Покоробленный высокомерностью этих слов, отец вопросительно посмотрел на него. Тот поинтересовался:
– Дома есть еда?
– О, полно! Я сейчас ужинаю в шесть. Твоя мать, по своему обыкновению, забила кладовую, да и в холодильнике не пусто. Все как всегда.
И Спинстер-старший отбыл в гостиную, где на подлокотнике кресла его ждала сложенная «Санди телеграф». Неужели он стал читать другую газету? Лео был готов поклясться, что прежде отец просматривал «Санди таймс». И «все как всегда» означало, что дети приезжают и требуют еды, едва бросив сумки у порога. Чистая правда: сам Лео неоднократно это проделывал. Но сейчас все изменилось. Он понял это, заглянув сперва на кухню, затем в кладовку. Кухня казалась пустой: одинокие кружка с тарелкой, вымытые, стояли на краю раковины. На старом сосновом обеденном столе красовалась россыпь хлебных крошек – старый доктор обходился бутербродами на поджаренном хлебе.
Оказаться в прохладной кладовке без окон означало вернуться в безвозвратно ушедшее детство. Когда он жил в этом доме, в нем обитали шестеро – предки, сам Лео, Блоссом, Лавиния и Хью. Частенько кто-нибудь из них притаскивал друга или подружку, которых тоже полагалось накормить. Иногда Лео, уже пятнадцатилетний, переживал приятные минуты, размышляя, что бы такое съесть: галету, или целый бутербродик, или, может, кусок сыра с маринованными овощами (которых имелось сортов семь-восемь) – а может, пирога? Как же тогда ходили в магазин? Без списка покупок, просто думая, что надо купить того-то и того-то, ведь кто-нибудь непременно захочет это съесть. Сейчас запасы истощились, точно дом находился в долгой осаде. Жестяная банка фасоли, стеклянная баночка маринованного лука с наполовину содранной полупрозрачной от стекавшего сока этикеткой и подозрительно мутным содержимым и банка арахисовой пасты для внуков. Потянувшись, Лео достал из холодильника коробку для торта. В ней оказался засохший до окаменелости прямоугольный предмет – некогда, вероятно, половина торта с грецкими орехами. Немного съестного отыскалось лишь в холодильнике: небольшой бифштекс, помидоры и маленькие картофелины в пакетах, круг ланкаширского сыра и открытая баночка пикулей. Содержимое кладовой красноречиво свидетельствовало, что мать ею давно не занималась. Отец теперь покупал еду только для себя.

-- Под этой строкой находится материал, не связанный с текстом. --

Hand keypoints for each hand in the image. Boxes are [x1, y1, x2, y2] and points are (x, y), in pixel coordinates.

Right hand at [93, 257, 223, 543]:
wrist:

– Выходит, никаких новостей, – сказал Лео, возвращаясь в гостиную с тем, что смог найти: галетами с арахисовой пастой и сыром и парой сомнительных маринованных луковок. В прохладном углу кладовой он обнаружил еще и бутылку пива.
– Ну да, подвижек нет ни в одну из сторон, – ответил Хилари. Перестал читать газету, свернул ее и отложил. – Я ходил туда после обеда. Она в отделении с какими-то жуткими стариками. Одна, с Альцгеймером, ходит всю ночь и кричит: «Что все эти люди делают в моей спальне!» Я пытался устроить, чтобы твою мать положили в отдельную палату, но пока свободных мест нет.

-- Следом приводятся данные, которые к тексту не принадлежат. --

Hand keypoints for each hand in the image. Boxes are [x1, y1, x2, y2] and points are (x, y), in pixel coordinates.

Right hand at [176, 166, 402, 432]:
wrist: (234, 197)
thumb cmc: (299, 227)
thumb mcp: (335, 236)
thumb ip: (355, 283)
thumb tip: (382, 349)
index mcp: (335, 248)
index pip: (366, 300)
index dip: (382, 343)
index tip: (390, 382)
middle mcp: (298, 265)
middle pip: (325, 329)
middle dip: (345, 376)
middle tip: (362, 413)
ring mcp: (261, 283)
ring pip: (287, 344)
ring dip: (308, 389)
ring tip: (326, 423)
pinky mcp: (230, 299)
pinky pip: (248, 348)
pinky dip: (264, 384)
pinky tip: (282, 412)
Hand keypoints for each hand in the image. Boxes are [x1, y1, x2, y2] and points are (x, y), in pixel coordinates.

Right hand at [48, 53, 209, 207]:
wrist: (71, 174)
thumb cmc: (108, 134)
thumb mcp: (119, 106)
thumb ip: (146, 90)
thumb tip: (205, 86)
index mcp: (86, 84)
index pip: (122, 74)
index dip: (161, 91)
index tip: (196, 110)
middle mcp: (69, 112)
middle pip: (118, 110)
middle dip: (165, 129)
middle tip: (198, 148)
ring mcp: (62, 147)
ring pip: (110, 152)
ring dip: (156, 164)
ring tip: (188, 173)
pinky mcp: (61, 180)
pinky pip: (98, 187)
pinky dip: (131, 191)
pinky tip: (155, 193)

– Разве у тебя нет связей?
– Отчего же, есть. Но я не знаю, стоит ли. Увидишь ее завтра. Она совсем того от морфина, увы.
Это один из жизненных принципов его отца, вспомнил Лео: не следует бороться за все сразу. Если завтра тебе придется отстаивать необходимость паллиативной терапии, нет смысла сегодня жаловаться, что пастуший пирог холодный. Какое-то время они просидели в молчании. Темнело; единственным источником света была маленькая лампа у отцовского кресла; на столике лежала какая-то книга в бумажной обложке с закладкой на том месте, докуда он дочитал.